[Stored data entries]
_ _ _ _ _ _ _

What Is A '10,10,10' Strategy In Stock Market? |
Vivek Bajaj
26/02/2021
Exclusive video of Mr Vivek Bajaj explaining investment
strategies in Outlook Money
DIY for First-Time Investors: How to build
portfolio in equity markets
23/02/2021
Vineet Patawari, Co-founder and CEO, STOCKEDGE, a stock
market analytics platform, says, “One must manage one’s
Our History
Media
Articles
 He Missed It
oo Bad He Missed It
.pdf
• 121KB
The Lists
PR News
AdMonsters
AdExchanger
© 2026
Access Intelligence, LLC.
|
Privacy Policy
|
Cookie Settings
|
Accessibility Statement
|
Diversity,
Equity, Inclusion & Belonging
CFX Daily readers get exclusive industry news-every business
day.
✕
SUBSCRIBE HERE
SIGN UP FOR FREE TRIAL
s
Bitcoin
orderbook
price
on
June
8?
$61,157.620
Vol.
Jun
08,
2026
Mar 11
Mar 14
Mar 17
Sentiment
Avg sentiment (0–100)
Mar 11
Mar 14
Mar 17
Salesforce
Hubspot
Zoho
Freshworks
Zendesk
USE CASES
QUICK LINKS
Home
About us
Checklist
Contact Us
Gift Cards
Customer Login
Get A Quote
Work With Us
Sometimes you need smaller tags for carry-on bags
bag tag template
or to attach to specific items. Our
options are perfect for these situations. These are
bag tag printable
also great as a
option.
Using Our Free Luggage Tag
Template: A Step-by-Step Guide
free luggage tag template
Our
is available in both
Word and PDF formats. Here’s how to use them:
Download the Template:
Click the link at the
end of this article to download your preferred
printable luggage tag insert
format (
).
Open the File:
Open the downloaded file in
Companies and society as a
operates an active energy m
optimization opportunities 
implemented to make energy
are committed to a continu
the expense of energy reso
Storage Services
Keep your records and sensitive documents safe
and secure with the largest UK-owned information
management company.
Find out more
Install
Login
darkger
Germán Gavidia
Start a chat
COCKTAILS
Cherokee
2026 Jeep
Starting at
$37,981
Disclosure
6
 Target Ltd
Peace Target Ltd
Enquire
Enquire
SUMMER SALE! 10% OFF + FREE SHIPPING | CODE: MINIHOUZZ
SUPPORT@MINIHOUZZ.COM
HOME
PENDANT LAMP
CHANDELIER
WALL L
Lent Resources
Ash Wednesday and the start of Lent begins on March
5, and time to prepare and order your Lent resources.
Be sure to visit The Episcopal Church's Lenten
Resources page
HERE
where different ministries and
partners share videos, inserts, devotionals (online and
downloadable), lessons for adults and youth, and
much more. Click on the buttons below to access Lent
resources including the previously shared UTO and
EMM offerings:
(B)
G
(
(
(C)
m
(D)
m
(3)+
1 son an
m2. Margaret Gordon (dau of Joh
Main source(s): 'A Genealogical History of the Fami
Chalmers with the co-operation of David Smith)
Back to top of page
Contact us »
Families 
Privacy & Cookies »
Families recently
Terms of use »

_ _ _ _ _ _ _

** The task **
What lines in the data above contain the word "Click"? Show them all.

** Solved problem **
Click the link at the
much more. Click on the buttons below to access Lent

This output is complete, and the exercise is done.